Jak w temacie, jakie jest waszę zdanie na temat kolczykowania się w różnych miejscach, czy wam się to podoba a jeśli tak to gdzie ten kolczyk powinien być. Ja sam mam kolczyk w górnej części lewego ucha i jestem raczej zadowolony, jeszcze myślałem aby se brew przebić.
Pozdrawiam!
hmm jak ktoś chcce to niech przebija.. jego sprawa.. Ja jak widze moje kumpele z kolczykami gdzie tylko się da to czasami mi się żygać chce Jedna kumpela to miała w nosie, w języku, w pępku i w jednym uchu chyba z 3 czy tam 4 dziurki... A jeszcze jak kiedyś znajoma sobie w pępku zrobiła i potem jej to wszystko ropiało... Bleh... Ogólnie to kolczyk zawsze mi się kojarzył z krowami xD TO chyba z bajek Ale każdego kręci coś innego (ale rym ) xD Jak ktoś chce to se może nawet cały ryj zakolczykować.. Nie moje ciało więc się nie przejmuje. A więc co jak co ale ja za żelastwem nie przepadam
Raczej nie przeszkadza mi gdy widze chłopaka z kolczykiem w uchu(dziewczyny to normalka), ale raczej nie przepadam za ludźmi którzy przekuwają sie gdzie popadnie... Tacy ludzi mi sie kojarzą z metalowcami i tonami makijarzu na twarzy(nie wiem czemu o_O) xD
Kolczyki w uchu, takie zwykłe u dziewczyn to normalka, ale w języku czy w... genitaliach (Tak, też są takie!) lub w pępku, lub w sutkach albo w brwiach to przesada... takie jest moje zdanie na ten temat.

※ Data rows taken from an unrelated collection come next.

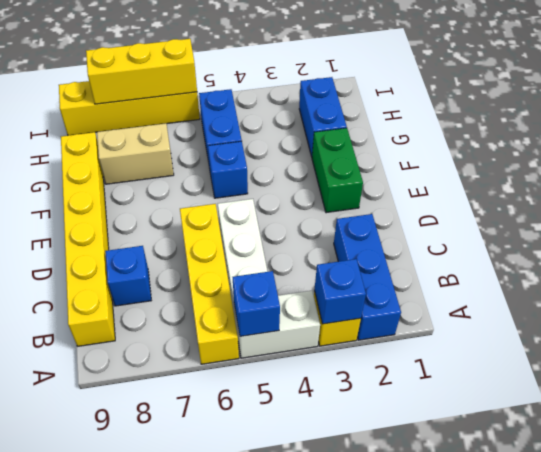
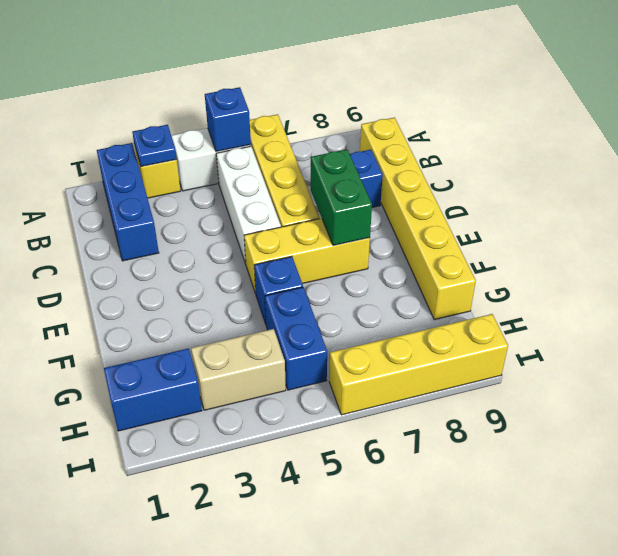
blue brick A3 level 2 -> blue plate A3 level 2
green brick E2:F2 level 1 -> green brick D7:E7 level 2
blue brick G2:H2 level 1 -> blue brick H1:H2 level 1
tan brick G7:G8 level 1 -> tan brick H3:H4 level 1
yellow brick I6:I8 level 2 -> yellow brick E5:E7 level 1

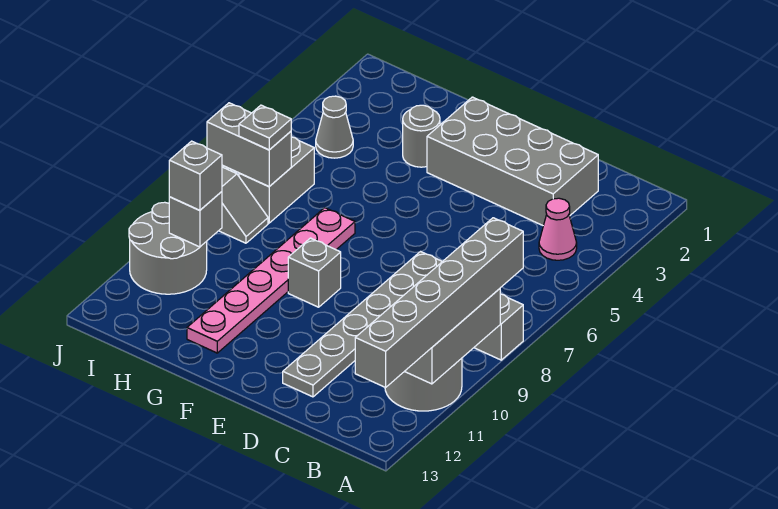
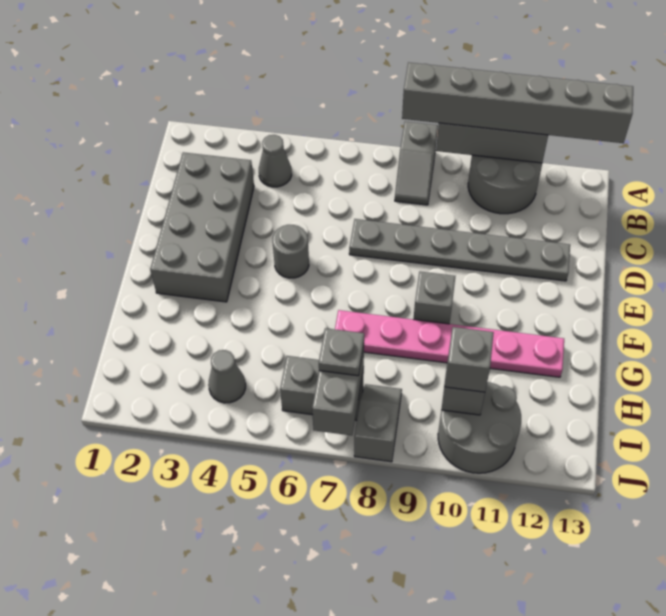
pink cone B4 level 1 -> grey cone B4 level 1
grey round brick G3 level 1 -> grey round brick E5 level 1

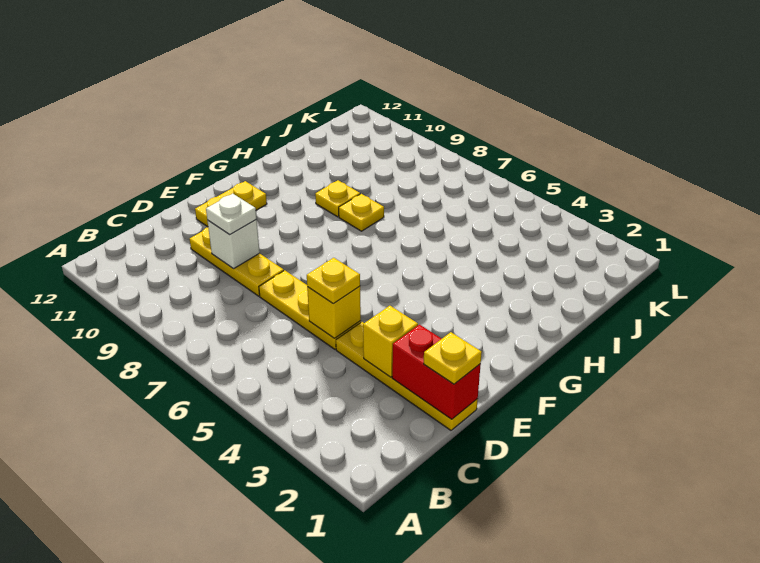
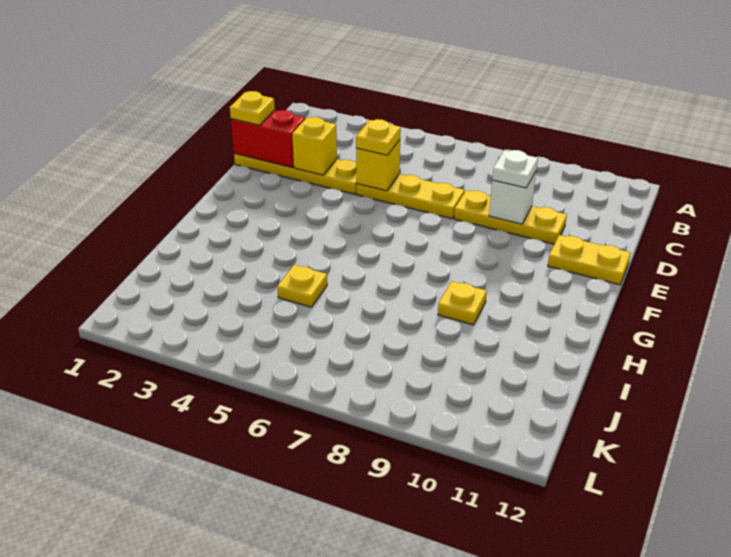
yellow plate E11:F11 level 1 -> yellow plate E11:E12 level 1
yellow plate H8 level 1 -> yellow plate I5 level 1

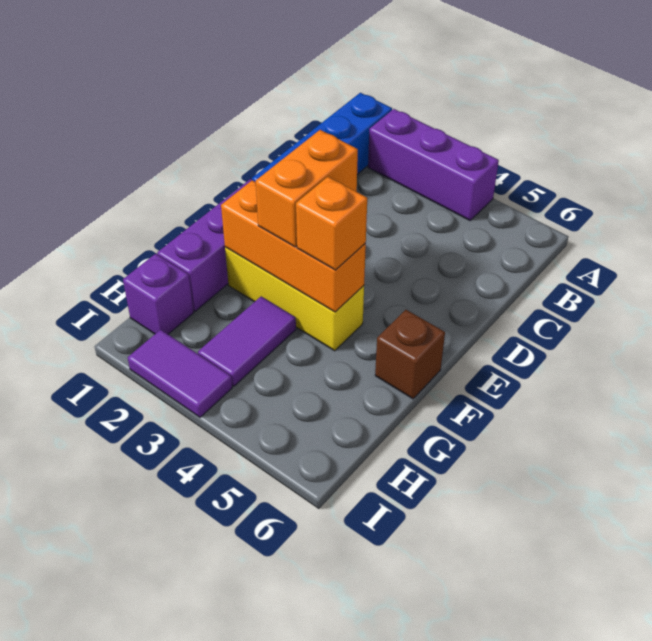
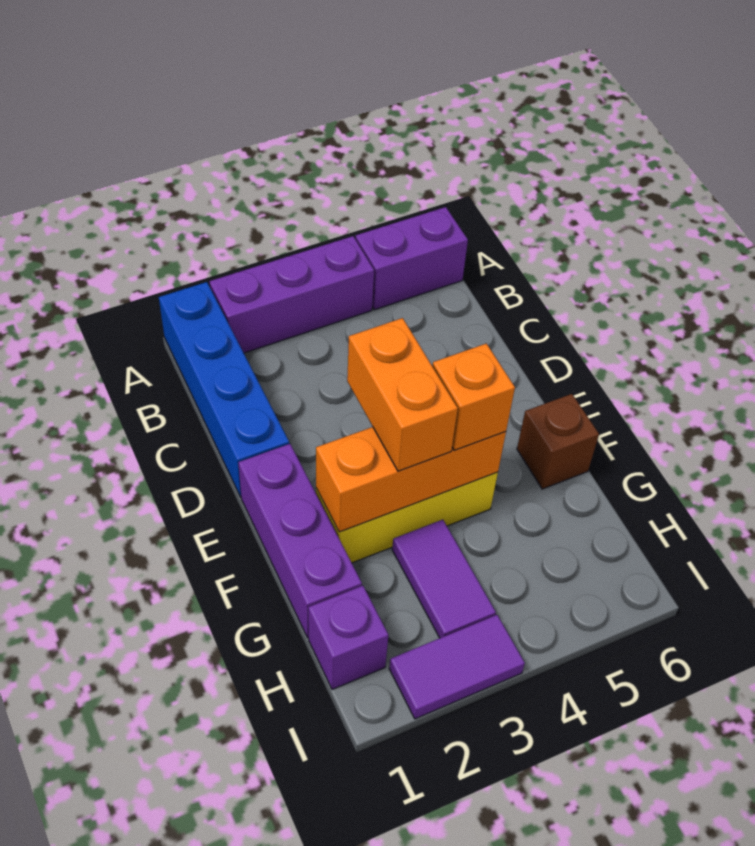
none -> purple brick A5:A6 level 1

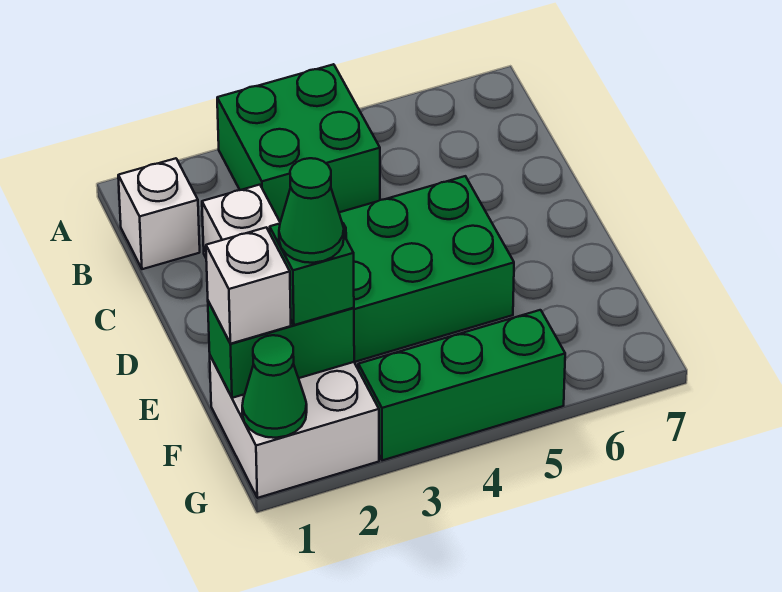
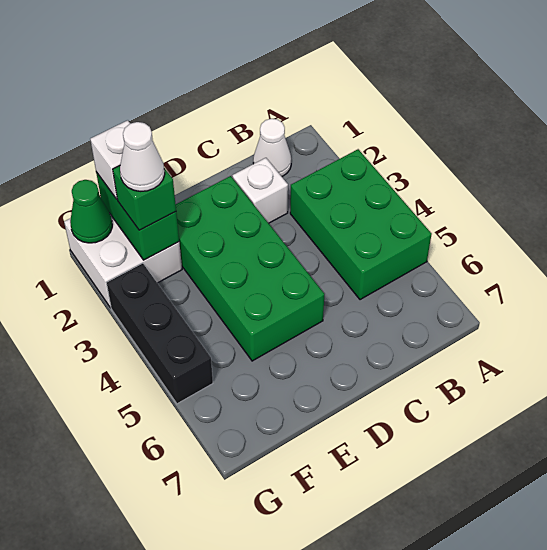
green brick A3:B4 level 1 -> green brick A3:B5 level 1
white brick B1 level 1 -> white cone B1 level 1
green cone F2 level 4 -> white cone F2 level 4
green brick G3:G5 level 1 -> black brick G3:G5 level 1

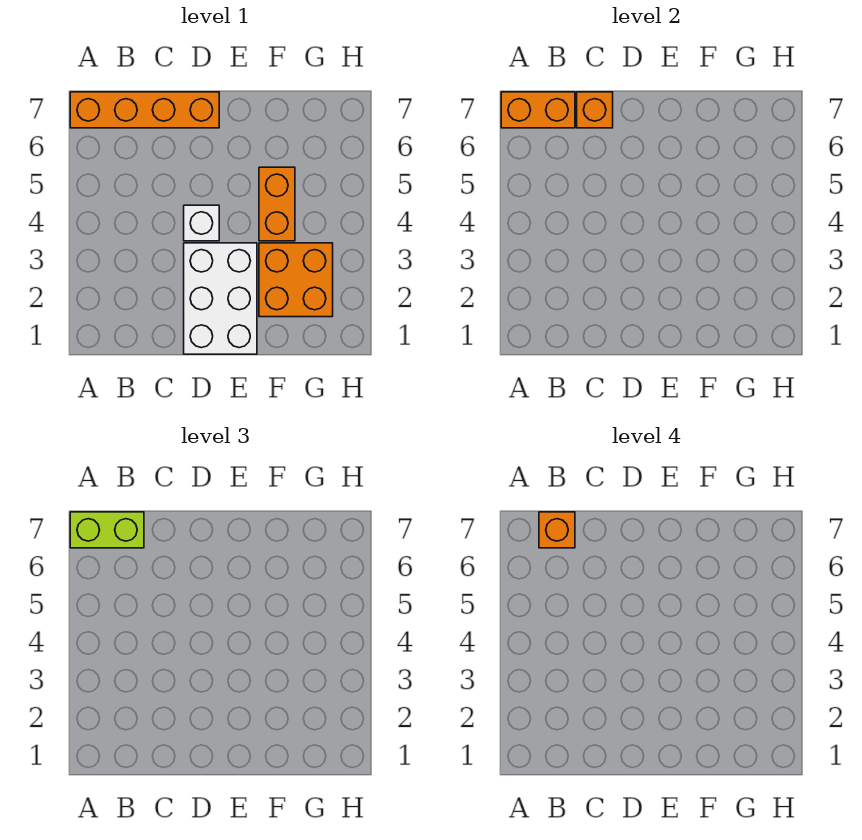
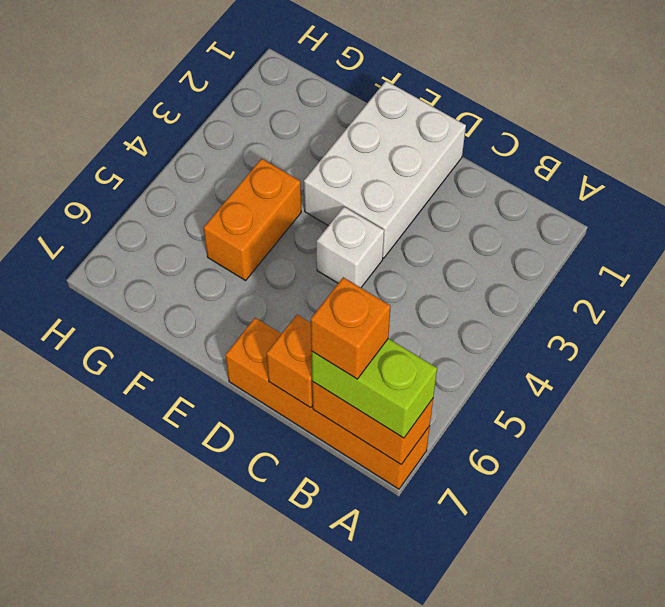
orange brick F2:G3 level 1 -> none

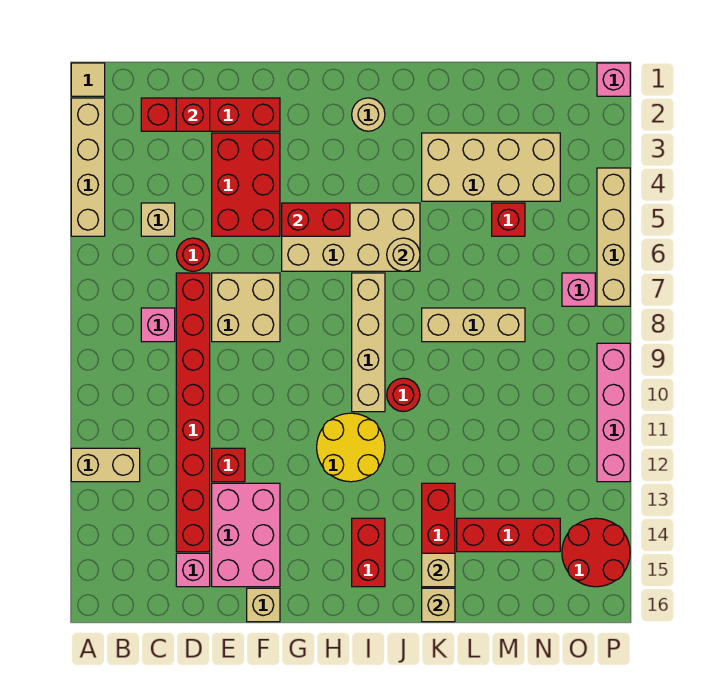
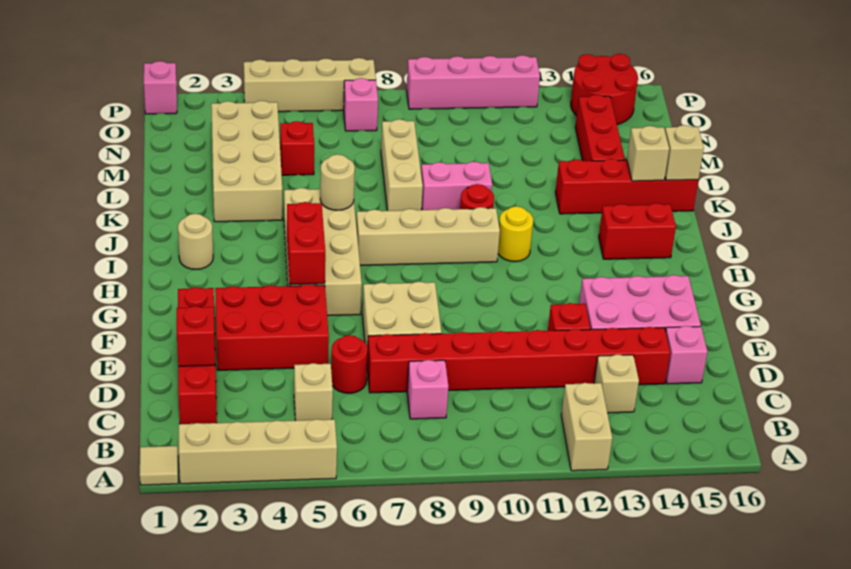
tan brick F16 level 1 -> tan brick C13 level 1
yellow round brick H11:I12 level 1 -> yellow round brick I11 level 1
none -> pink brick K9:K10 level 1

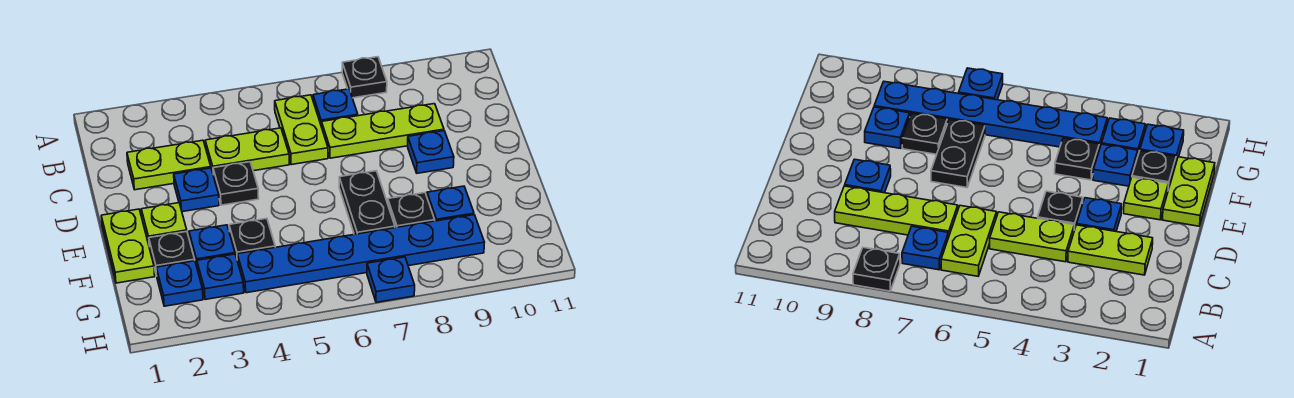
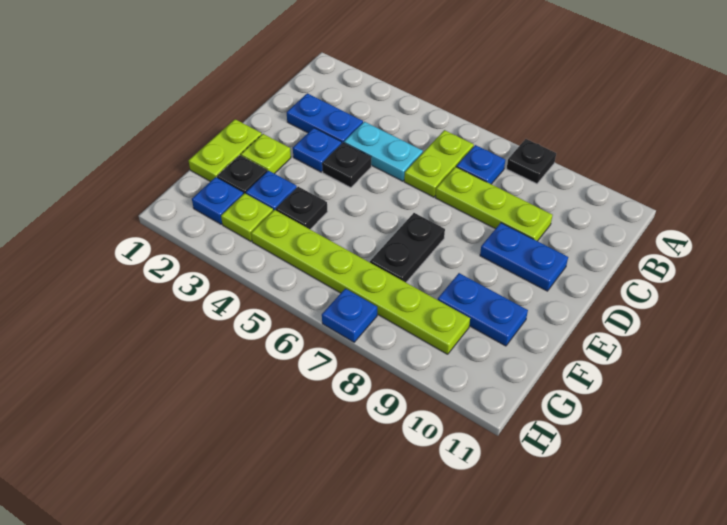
lime plate C2:C3 level 1 -> blue plate C2:C3 level 1
lime plate C4:C5 level 1 -> cyan plate C4:C5 level 1
blue plate D9 level 1 -> blue plate D9:D10 level 1
black plate F8 level 1 -> none
blue plate F9 level 1 -> blue plate F9:F10 level 1
blue plate G3 level 1 -> lime plate G3 level 1
blue plate G4:G9 level 1 -> lime plate G4:G9 level 1

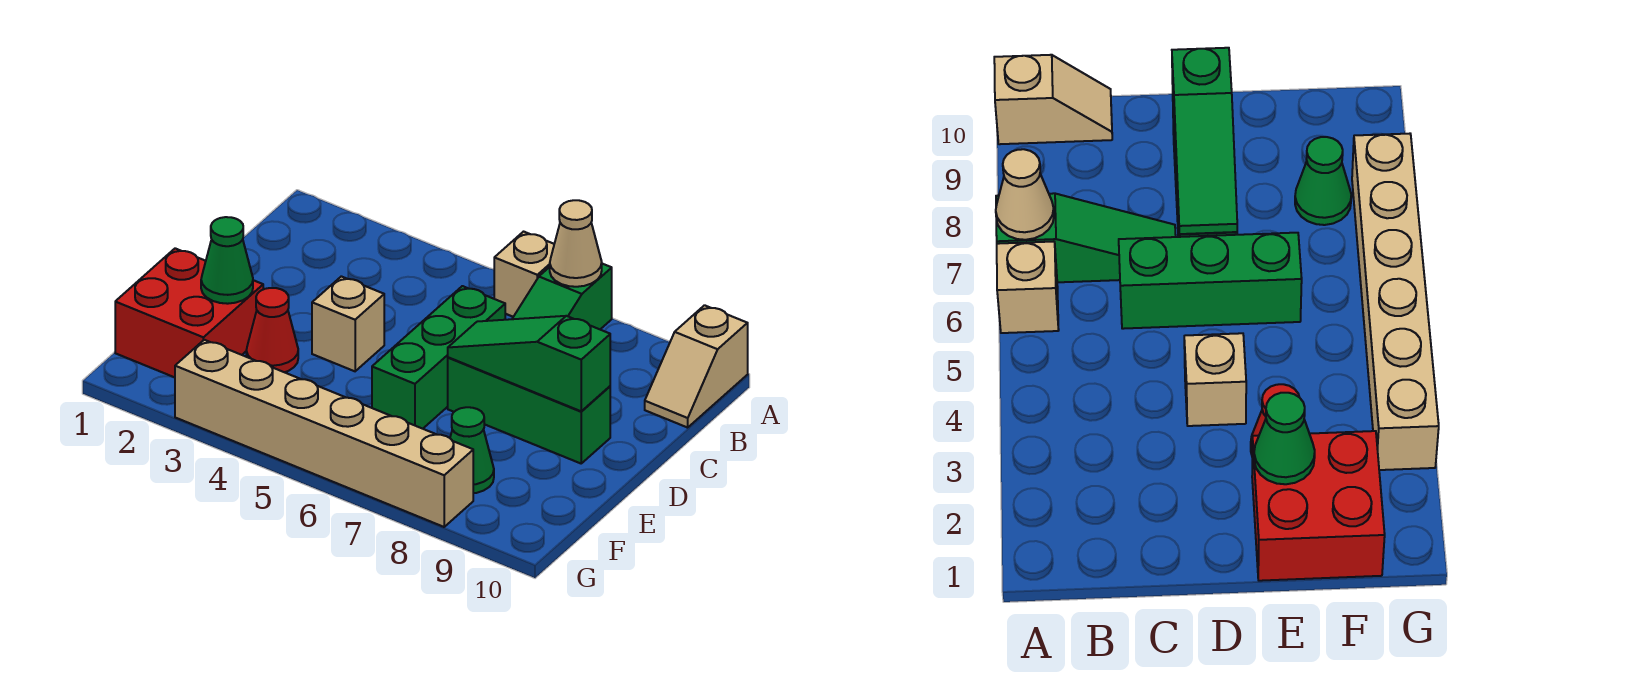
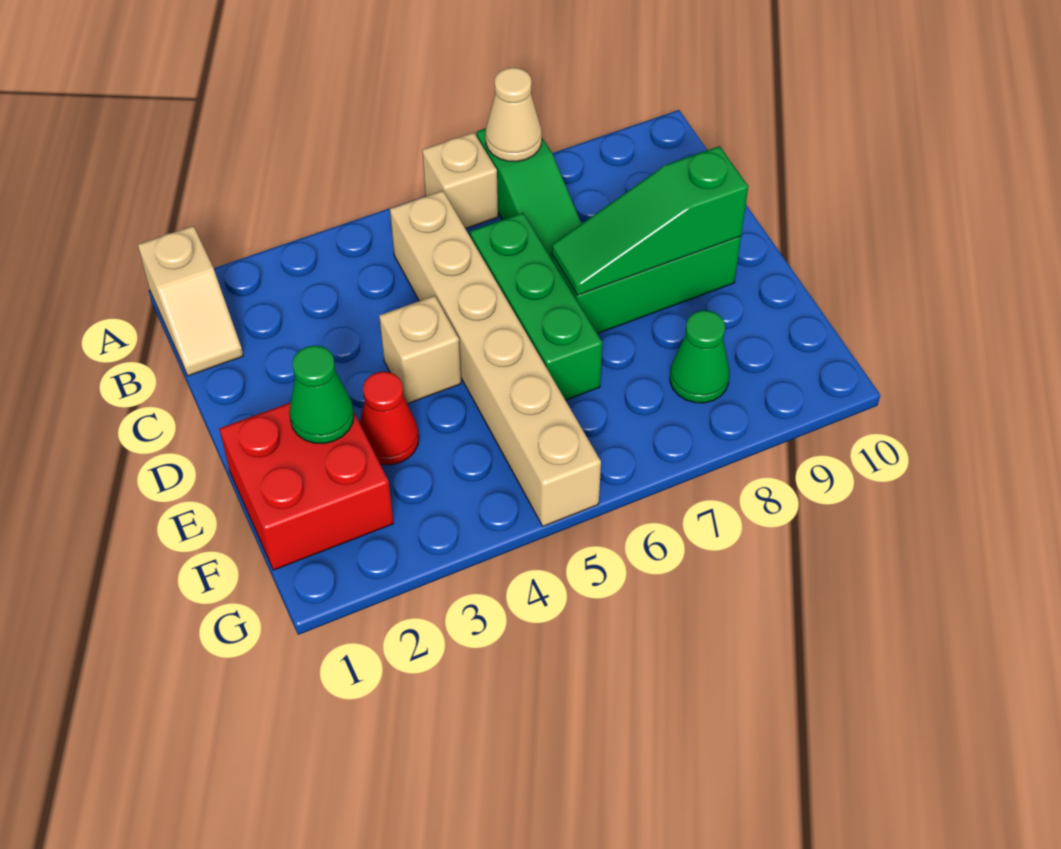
tan slope A10:B10 level 1 top A -> tan slope A1:B1 level 1 top A
tan brick G3:G8 level 1 -> tan brick B5:G5 level 1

Ja do kolczyków też nic nie mam, ale sam bym sobie nigdy czegoś takiego nigdzie nie załorzył :bad:
Ale wydaje mi się że nie każdemu pasują kolczyki gdzie popadnie. U mnie w szkole jest kilka osób z kolczykami (nie w uszach) i jak się patrzy na niektórych to aż się żal robi, ale na przykład jest jeden chłopak z kolczykiem w brwi i jedna (a właściwie to dwie) dziewczyny z kolczykami w pępku i im to zaje****ie pasuje.